Closed OkkeKlein closed 7 years ago
Are you using version 2.6.x ? By default orphans are always processed (i.e., re-crawled) since 2.6.0, even if a "parent" page generates an exception. The exception to this is if the parent page times out more than once in a row, then it will be "deleted" from cache and its children will be considered orphans. Do you have <orphansStrategy>
set to DELETE by any chance?
Child pages are only be considered orphans when the parent page gets deleted. To prevent parent page deletion on timeouts, you can set your "spoiled" reference strategy to IGNORE for pages with a bad status (default is to "grace" them once). Like this (part of crawler config):
<spoiledReferenceStrategizer>
<mapping state="BAD_STATUS" strategy="IGNORE" />
</spoiledReferenceStrategizer>
Have a look at GenericSpoiledReferenceStrategizer
If the above does not help you and you can reproduce easily with your config, can you please share it?
Yes I am deleting orphans and bad_status was grace once with 2.6.

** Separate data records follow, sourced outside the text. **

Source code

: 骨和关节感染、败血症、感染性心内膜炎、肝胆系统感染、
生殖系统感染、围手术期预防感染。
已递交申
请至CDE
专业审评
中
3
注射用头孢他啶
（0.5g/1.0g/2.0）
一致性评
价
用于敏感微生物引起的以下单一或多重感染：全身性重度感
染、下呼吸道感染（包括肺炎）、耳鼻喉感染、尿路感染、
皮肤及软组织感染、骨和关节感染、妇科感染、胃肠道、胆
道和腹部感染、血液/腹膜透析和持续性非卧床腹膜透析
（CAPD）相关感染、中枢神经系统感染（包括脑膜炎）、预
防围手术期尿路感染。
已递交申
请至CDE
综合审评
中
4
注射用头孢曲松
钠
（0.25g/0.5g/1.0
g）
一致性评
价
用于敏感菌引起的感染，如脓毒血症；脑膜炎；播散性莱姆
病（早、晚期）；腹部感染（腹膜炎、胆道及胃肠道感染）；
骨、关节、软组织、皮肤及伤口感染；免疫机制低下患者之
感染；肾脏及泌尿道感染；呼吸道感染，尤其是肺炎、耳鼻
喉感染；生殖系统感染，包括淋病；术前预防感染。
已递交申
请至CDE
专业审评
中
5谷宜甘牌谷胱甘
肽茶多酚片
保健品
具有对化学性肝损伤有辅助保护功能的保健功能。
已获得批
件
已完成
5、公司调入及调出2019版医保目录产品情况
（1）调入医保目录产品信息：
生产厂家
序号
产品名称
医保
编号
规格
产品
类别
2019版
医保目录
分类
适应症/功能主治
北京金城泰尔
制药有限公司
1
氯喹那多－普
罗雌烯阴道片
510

It seems to me the grace once didn't work as the previous crawl had finished successfully. Or am I misunderstanding and it means a retry within the same crawl session didn't complete successfully?
The reference was not imported, as I only use it for links, if that matters.
Should the logs show something when first attempt failed (grace once)?
It will not attempt to re-crawl within the same crawl session. You will get an entry in the logs if you set this to DEBUG in log4j.properties:
log4j.logger.com.norconex.collector.core.crawler.AbstractCrawler=DEBUG
The message will look something like this:
[CrawlerName]: this spoiled reference is being graced once [...]
If you frequently get timeouts Putting BAD_STATUS to IGNORE may be your best bet. Pages that no longer exist (404) will still trigger a deletion request on the committer if you have NOT_FOUND to DELETE (which is the default setting).
Yeah, might as well set it to IGNORE. Thanx.
Can this exception maybe not lead to all orphans being removed?